木漏れ日の中の光

「うんうん、私も翔月に聞いてもらったんだから。それくらいさせて。ちゃんとさ、話聞いたことなかったから。話して、翔月」

 詩は強く握り返して、私を抱きしめた。

 私はこくりと強く頷いた。

 言葉には出さなくても、私たちは分かりあいたいと思った。

 今の気持ちを全部、あなたに伝えたい。

 詩と私は今日行くカフェに向かった。

 涙ぐむ私を詩は背中で隠してくれた。

 人で賑わっている町中を少し駆け足で目的地へと急いだ。

 この日は風が強くて、マスク越しでも頬が冷たくあたる。

 マスクを口もとまで下げると、泣き跡が残っていた。

 周りなんて、自分のことなんて見ていない。

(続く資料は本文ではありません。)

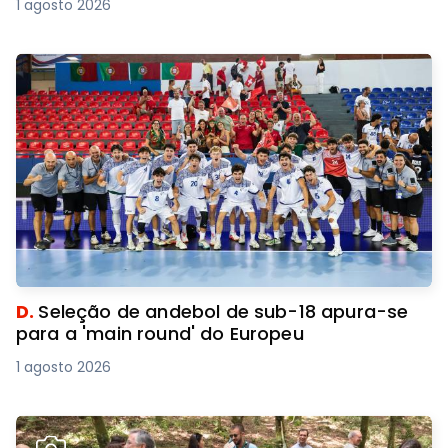
1 agosto 2026
D.
Seleção de andebol de sub-18 apura-se
para a 'main round' do Europeu
1 agosto 2026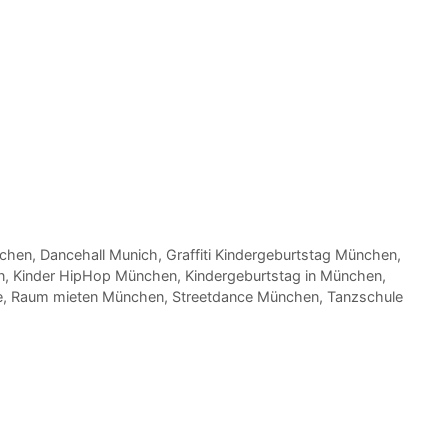
nchen
,
Dancehall Munich
,
Graffiti Kindergeburtstag München
,
n
,
Kinder HipHop München
,
Kindergeburtstag in München
,
e
,
Raum mieten München
,
Streetdance München
,
Tanzschule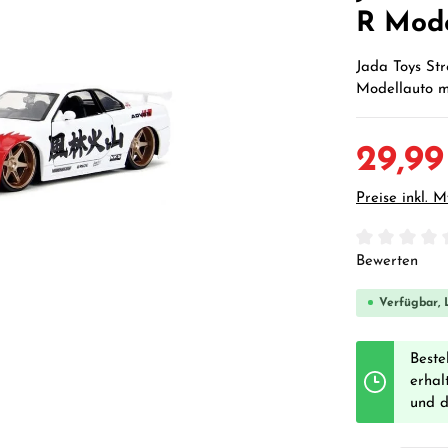
R Mode
Jada Toys Str
Modellauto mi
29,99
Preise inkl. 
Durchschnittl
Bewerten
Verfügbar, L
Beste
erhal
und 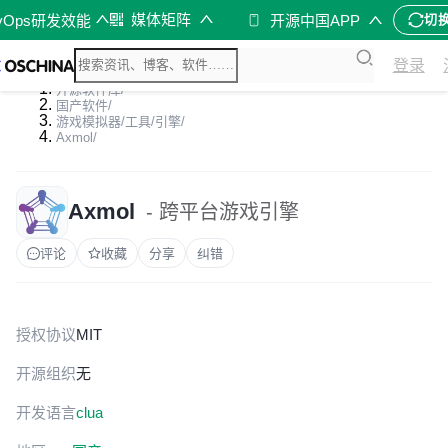
媒体矩阵
vOps研发效能
开源中国APP
切
登录
开源软件库
/
国产软件
/
游戏模拟器/工具/引擎
/
Axmol
/
Axmol
- 跨平台游戏引擎
评论
收藏
分享
纠错
授权协议
MIT
开源组织
无
开发语言
c
lua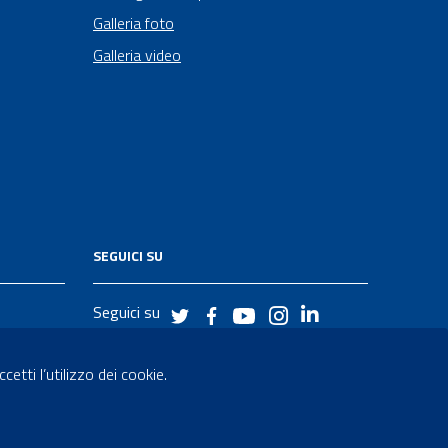
Galleria foto
Galleria video
SEGUICI SU
Seguici su
etti l’utilizzo dei cookie.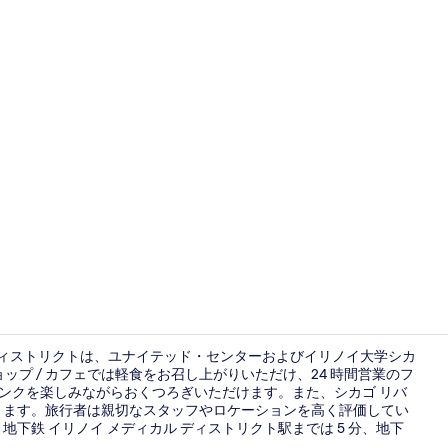
ロビー
ィ ディストリクトは、ユナイテッド・センターおよびイリノイ大学シカ
ップ / カフェでは軽食をお召し上がりいただけ、24 時間営業のフ
リンクを楽しみながらおくつろぎいただけます。また、シカゴ リバ
バー (施設内
あります。旅行者は親切なスタッフやロケーションを高く評価してい
下鉄 イリノイ メディカル ディストリクト駅までは 5 分、地下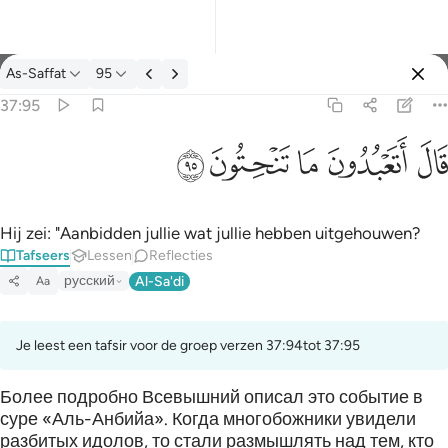
Tafseer: As-Saffat 37:95
As-Saffat
95
Aanmelden
37:95
قال اتعبدون ما تنحتون ٩٥
ﲟ
ﲠ
ﲡ
ﲢ
ﲣ
قَالَ أَتَعْبُدُونَ مَا تَنْحِتُونَ ٩٥
Hij zei: "Aanbidden jullie wat jullie hebben uitgehouwen?
Tafseers
Lessen
Reflecties
русский
Al-Sa'di
Aa
Je leest een tafsir voor de groep verzen 37:94tot 37:95
Более подробно Всевышний описал это событие в
суре «Аль-Анбийа». Когда многобожники увидели
разбитых идолов, то стали размышлять над тем, кто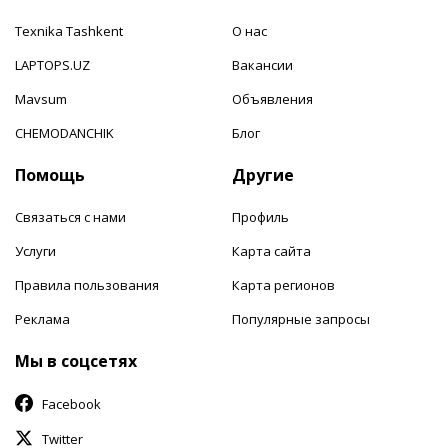
Texnika Tashkent
О нас
LAPTOPS.UZ
Вакансии
Mavsum
Объявления
CHEMODANCHIK
Блог
Помощь
Другие
Связаться с нами
Профиль
Услуги
Карта сайта
Правила пользования
Карта регионов
Реклама
Популярные запросы
Мы в соцсетях
Facebook
Twitter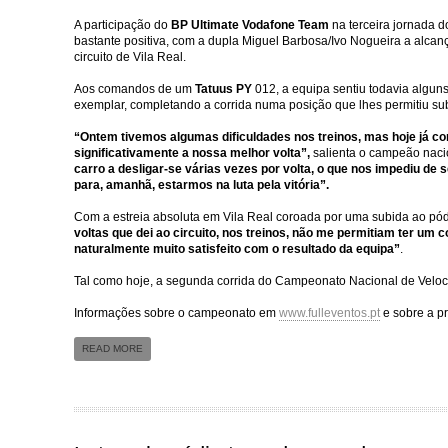
A participação do
BP Ultimate Vodafone Team
na terceira jornada 
bastante positiva, com a dupla Miguel Barbosa/Ivo Nogueira a alcanç
circuito de Vila Real.
Aos comandos de um
Tatuus PY
012,
a equipa sentiu todavia algun
exemplar, completando a corrida numa posição que lhes permitiu sub
“Ontem tivemos algumas dificuldades nos treinos, mas hoje já 
significativamente a nossa melhor volta”,
salienta o campeão nac
carro a desligar-se várias vezes por volta, o que nos impediu d
para, amanhã, estarmos na luta pela vitória”.
Com a estreia absoluta em Vila Real coroada por uma subida ao pód
voltas que dei ao circuito, nos treinos, não me permitiam ter um 
naturalmente muito satisfeito com o resultado da equipa”
.
Tal como hoje, a segunda corrida do Campeonato Nacional de Veloc
Informações sobre o campeonato em
www.fulleventos.pt
e sobre a p
READ MORE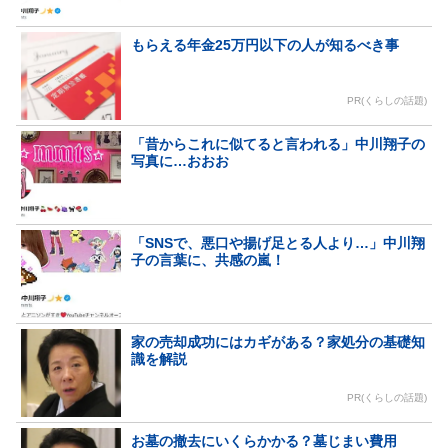
もらえる年金25万円以下の人が知るべき事
PR(くらしの話題)
「昔からこれに似てると言われる」中川翔子の
写真に…おおお
「SNSで、悪口や揚げ足とる人より…」中川翔
子の言葉に、共感の嵐！
家の売却成功にはカギがある？家処分の基礎知
識を解説
PR(くらしの話題)
お墓の撤去にいくらかかる？墓じまい費用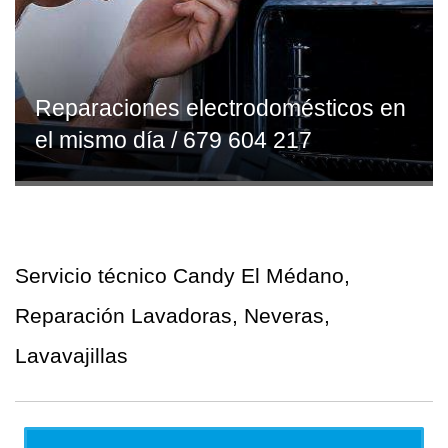
Reparaciones electrodomésticos en
el mismo día / 679 604 217
Servicio técnico Candy El Médano,
Reparación Lavadoras, Neveras,
Lavavajillas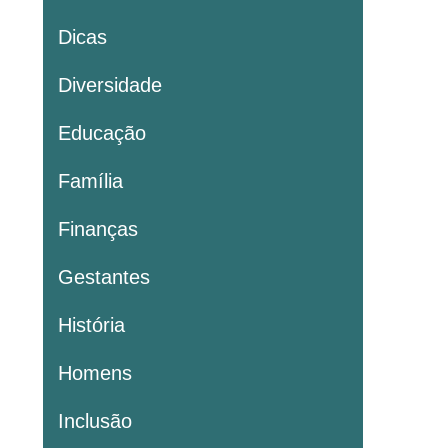
Dicas
Diversidade
Educação
Família
Finanças
Gestantes
História
Homens
Inclusão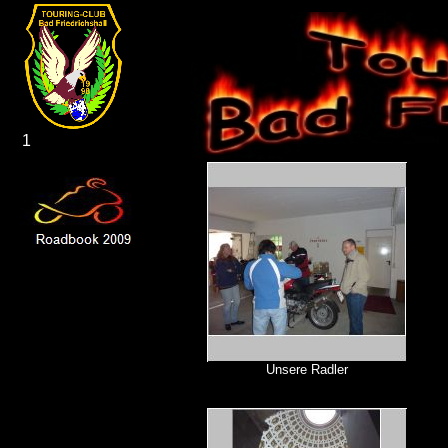
1
Unsere Radler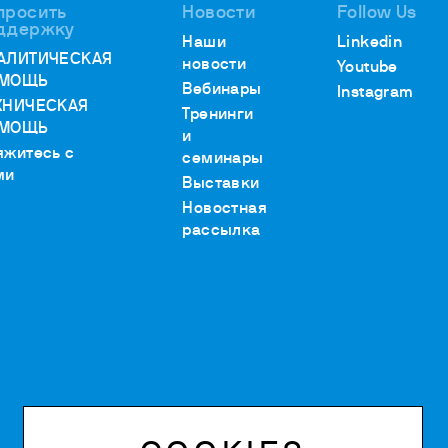
просить
Новости
Follow Us
ддержку
Наши
Linkedin
АЛИТИЧЕСКАЯ
новости
Youtube
МОЩЬ
Вебинары
Instagram
ХНИЧЕСКАЯ
Тренинги
МОЩЬ
и
яжитесь с
семинары
ми
Выставки
Новостная
рассылка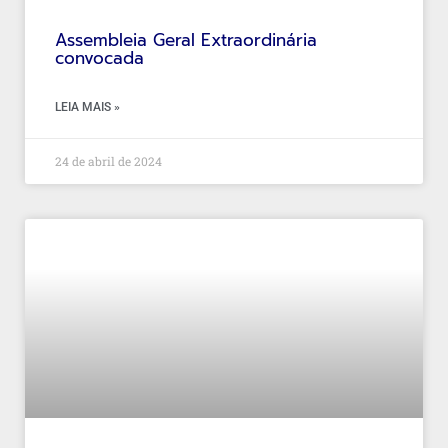
Assembleia Geral Extraordinária
convocada
LEIA MAIS »
24 de abril de 2024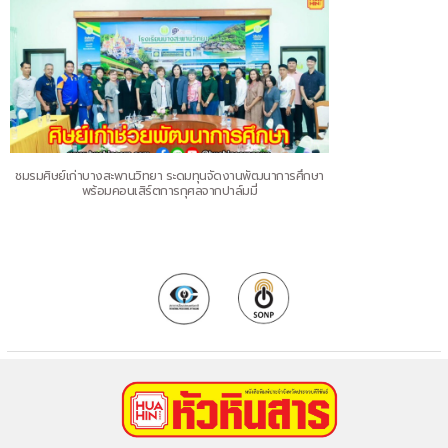
ชมรมศิษย์เก่าบางสะพานวิทยา ระดมทุนจัดงานพัฒนาการศึกษา
พร้อมคอนเสิร์ตการกุศลจากปาล์มมี่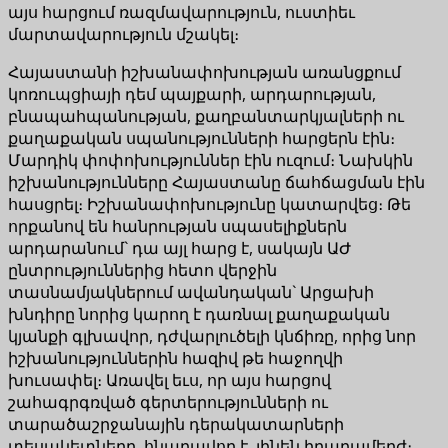
այս հարցում ռազմավարություն, ուստիեւ
մարտավարություն մշակել։
Հայաստանի իշխանափոխության առանցքում
կոռուպցիայի դեմ պայքարի, արդարության,
բնապահպանության, քաղբանտարկյալների ու
քաղաքական սպանությունների հարցերն էին։
Մարդիկ փոփոխություններ էին ուզում։ Նախկին
իշխանությունները Հայաստանը ճահճացման էին
հասցրել։ Իշխանափոխությունը կատարվեց։ Թե
որքանով են հանրության սպասելիքներն
արդարանում` դա այլ հարց է, սակայն ԱԺ
ընտրություններից հետո վերջին
տասնամյակներում ավանդական` Արցախի
խնդիրը նորից կարող է դառնալ քաղաքական
կյանքի գլխավոր, դժվարլուծելի կնճիռը, որից նոր
իշխանություններին հազիվ թե հաջողվի
խուսափել։ Առավել եւս, որ այս հարցով
շահագրգռված գերտերությունների ու
տարածաշրջանային դերակատարների
տեսակետները, հնարավոր է, լինեն իրարամերժ։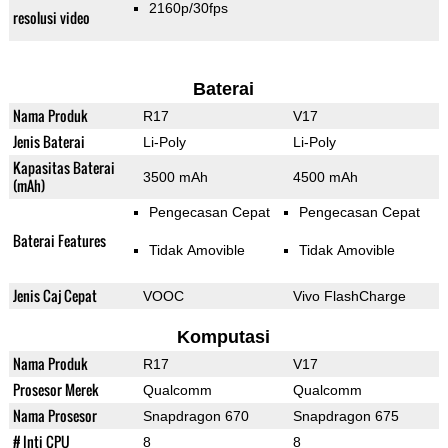
2160p/30fps
resolusi video
Baterai
Nama Produk
R17
V17
Jenis Baterai
Li-Poly
Li-Poly
Kapasitas Baterai
3500 mAh
4500 mAh
(mAh)
Pengecasan Cepat
Pengecasan Cepat
Baterai Features
Tidak Amovible
Tidak Amovible
Jenis Caj Cepat
VOOC
Vivo FlashCharge
Komputasi
Nama Produk
R17
V17
Prosesor Merek
Qualcomm
Qualcomm
Nama Prosesor
Snapdragon 670
Snapdragon 675
# Inti CPU
8
8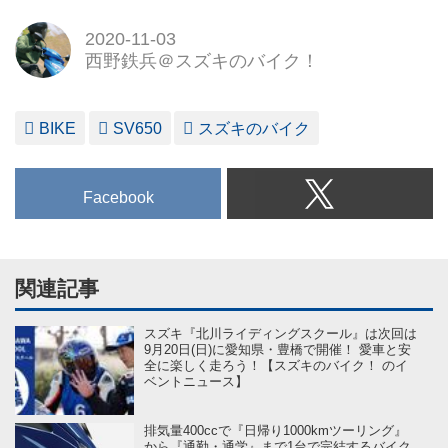
2020-11-03
西野鉄兵＠スズキのバイク！
BIKE
SV650
スズキのバイク
Facebook
関連記事
スズキ『北川ライディングスクール』は次回は
9月20日(日)に愛知県・豊橋で開催！ 愛車と安
全に楽しく走ろう！【スズキのバイク！ のイ
ベントニュース】
排気量400ccで『日帰り1000kmツーリング』
から『通勤・通学』まで1台で完結するバイク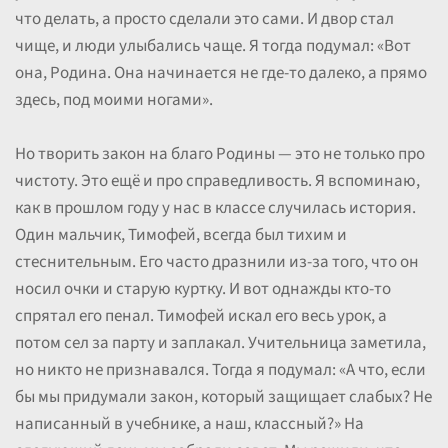
что делать, а просто сделали это сами. И двор стал
чище, и люди улыбались чаще. Я тогда подумал: «Вот
она, Родина. Она начинается не где-то далеко, а прямо
здесь, под моими ногами».
Но творить закон на благо Родины — это не только про
чистоту. Это ещё и про справедливость. Я вспоминаю,
как в прошлом году у нас в классе случилась история.
Один мальчик, Тимофей, всегда был тихим и
стеснительным. Его часто дразнили из-за того, что он
носил очки и старую куртку. И вот однажды кто-то
спрятал его пенал. Тимофей искал его весь урок, а
потом сел за парту и заплакал. Учительница заметила,
но никто не признавался. Тогда я подумал: «А что, если
бы мы придумали закон, который защищает слабых? Не
написанный в учебнике, а наш, классный?» На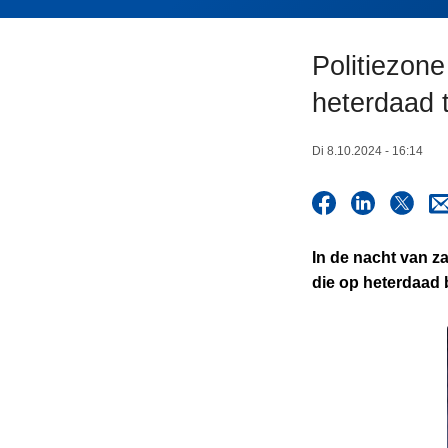
n
h
Politiezon
o
u
heterdaad t
d
g
Di 8.10.2024 - 16:14
a
a
n
In de nacht van z
die op heterdaad 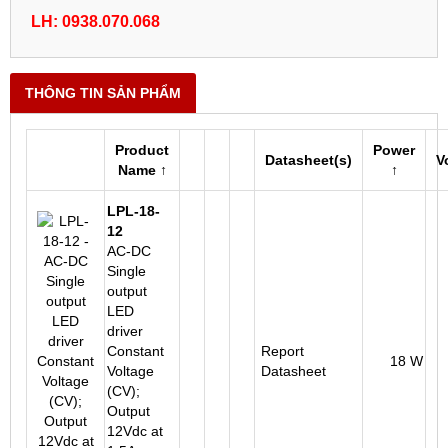
LH: 0938.070.068
THÔNG TIN SẢN PHẨM
Product
Power
Datasheet(s)
V
Name ↑
↑
LPL-18-
12
AC-DC
Single
output
LED
driver
Constant
Report
18 W
Voltage
Datasheet
(CV);
Output
12Vdc at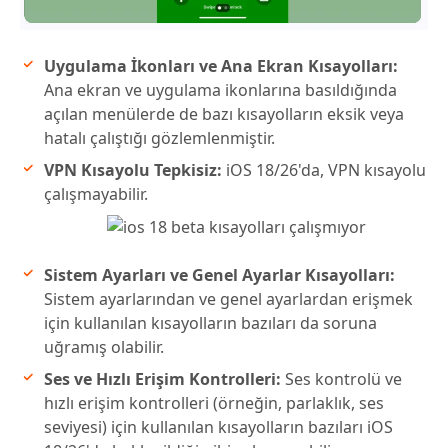
Uygulama İkonları ve Ana Ekran Kısayolları:
Ana ekran ve uygulama ikonlarına basıldığında
açılan menülerde de bazı kısayolların eksik veya
hatalı çalıştığı gözlemlenmiştir.
VPN Kısayolu Tepkisiz:
iOS 18/26'da, VPN kısayolu
çalışmayabilir.
Sistem Ayarları ve Genel Ayarlar Kısayolları:
Sistem ayarlarından ve genel ayarlardan erişmek
için kullanılan kısayolların bazıları da soruna
uğramış olabilir.
Ses ve Hızlı Erişim Kontrolleri:
Ses kontrolü ve
hızlı erişim kontrolleri (örneğin, parlaklık, ses
seviyesi) için kullanılan kısayolların bazıları iOS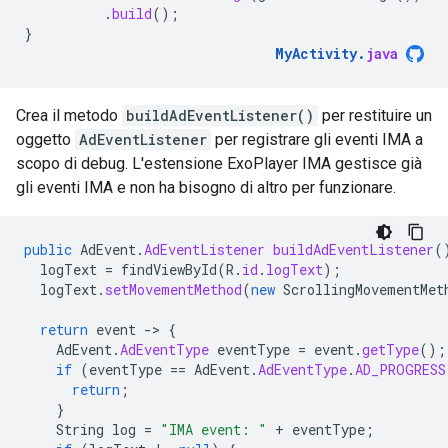
.
build
();
}
MyActivity
.
java
Crea il metodo
buildAdEventListener()
per restituire un
oggetto
AdEventListener
per registrare gli eventi IMA a
scopo di debug. L'estensione ExoPlayer IMA gestisce già
gli eventi IMA e non ha bisogno di altro per funzionare.
public
AdEvent
.
AdEventListener
buildAdEventListener
(
logText
=
findViewById
(
R
.
id
.
logText
);
logText
.
setMovementMethod
(
new
ScrollingMovementMet
return
event
-
>
{
AdEvent
.
AdEventType
eventType
=
event
.
getType
();
if
(
eventType
==
AdEvent
.
AdEventType
.
AD_PROGRESS
return
;
}
String
log
=
"IMA event: "
+
eventType
;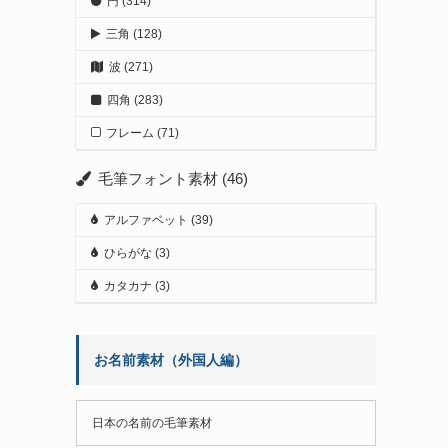
円
(314)
三角
(128)
波
(271)
四角
(283)
フレーム
(71)
毛筆フォント素材
(46)
アルファベット
(39)
ひらがな
(3)
カタカナ
(3)
お名前素材（外国人編）
日本の名前の毛筆素材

自分自身が一番怖い。

人になんて言われるのか、どう見られているのか。

 私はまたマスクをし直した。

 駆ける足は変わらずに、心の中で私は私を拒絶した。

「やっと……着いた」

 詩はお店に着くと、はぁとため息を吐いて、立ち止まった。

「相変わらず……混んでるね」

 私は詩にポツリと呟いた。

「うん。でも、今回はちょっとコネがありまして」

 詩はジャケットからカードを取り出して、列をかき分けて、店に入った。